Two points of irony:
1) I’m leaving England on the nicest day we’ve had so far: sunny, mild, NO RAIN.
2) The food I chose to buy for an early lunch was a feta salad, which is retarded because shopska salata is literally going to be served every day, or so I hope. I also bought grapes and a stick of delicious Wensleydale for £1,50 so there’s that too. I like food.
I just opened the door of the plane toilet because it was green and said VACANT and a Bulgarian woman hastily hiked up her oversized panties. I shouted SAZHALIAVAM at her and closed the door. This sort of thing happens from time to time…? On the inside of the door, the sign for locking is in English and Polish but what kind of retard doesn’t lock the door?!
The plane ride was spent reading the WizzAir inflight magazine in English and Polish, looking at the Alps we flew over, and trying to ignore the smell of the feet of the woman next to me. She took off her shoes for the 3-4 hours. Ick.

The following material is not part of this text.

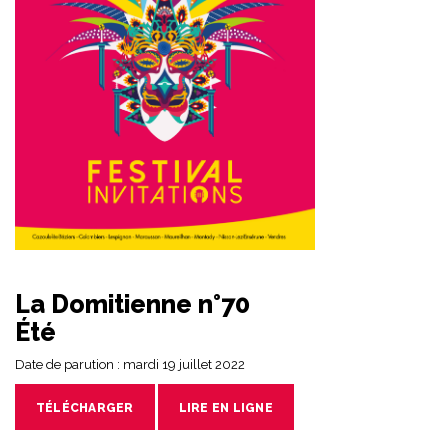
La Domitienne n°70
Été
Date de parution : mardi 19 juillet 2022
TÉLÉCHARGER
LIRE EN LIGNE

After one of the smoothest landings I’ve ever experienced, the majority of the plane clapped and cheered. ‘New experience?’ I thought simultaneously with ‘What the fuuuuhhhh?’ I think I had the ‘white people grin’ on my face as we were transported from the tarmac into Varna airport itself. It had to be at least 85ºF.
Zhas was waiting for me at Arrivals and I’m pretty sure we both had a moment like “IS THIS REAL LIFE?”

The majority of her family lives in the same building on this crazily narrow street. I was introduced to her father and her grandparents with what seemed like a great success. Having only learned it the night before, I did my best to stammer out “I’m pleased to meet you” which incidentally is one of the most complicated sentences ever. Her grandparents are the cutest people ever and her dad is not only great, but EXCELLENT.

Dinner was an enormous affair of mixed nuts, meats, cheese, and multiple salads all over the table. Lukanka, soujouk, chicken filet, two types of feta, kashkaval, olives, Shopska salata, Russian salad, rakiya, orange juice, tropical juice, soda, chianti, dessert wine, etc… And then Mama Ves was like, “Ok, entree time = chicken with mushrooms and gravy!” I learned that the word for ‘mushroom’ (‘guba’) is also the word for ‘sponge.’ After that, there was ice cream cake to finish it off.

Despite feeling like the fattest person in the world, I wanted to go out and see Bulgaria’s Thursday night-life. We walked out the building and into the streets of Varna, to my general disbelief. Actually, it was pretty deserted but there were fair amounts of people by the seaside. I think my first impression was a not-quite-lucid “Shiiiiiit.” We stopped at a place called Punta Cana, although I couldn’t remember the name of it until the next time we would be around there… Anyway. We sat down on a covered couch with curtains right by the sea and I encountered my first entirely Bulgarian menu. Luckily, I can read the Cyrillic and a lot of the alcohol has the same name. (Gin is spelled sort of like ‘djin’ because there’s no j sound.)
The two of us ordered what turned out to be gross cocktails– mine was a big gay colorful cocktail of rum and cherries. Zhas had an icky drink with Drambuie in it because we didn’t know what it tasted like and neither did the waitress. We toasted to being in Bulgaria and I watched the sea change colors under the lights of the chalga/barbecue tavern place next door.

The rest of the night was pretty uneventful, but I woke up the next day, laughing.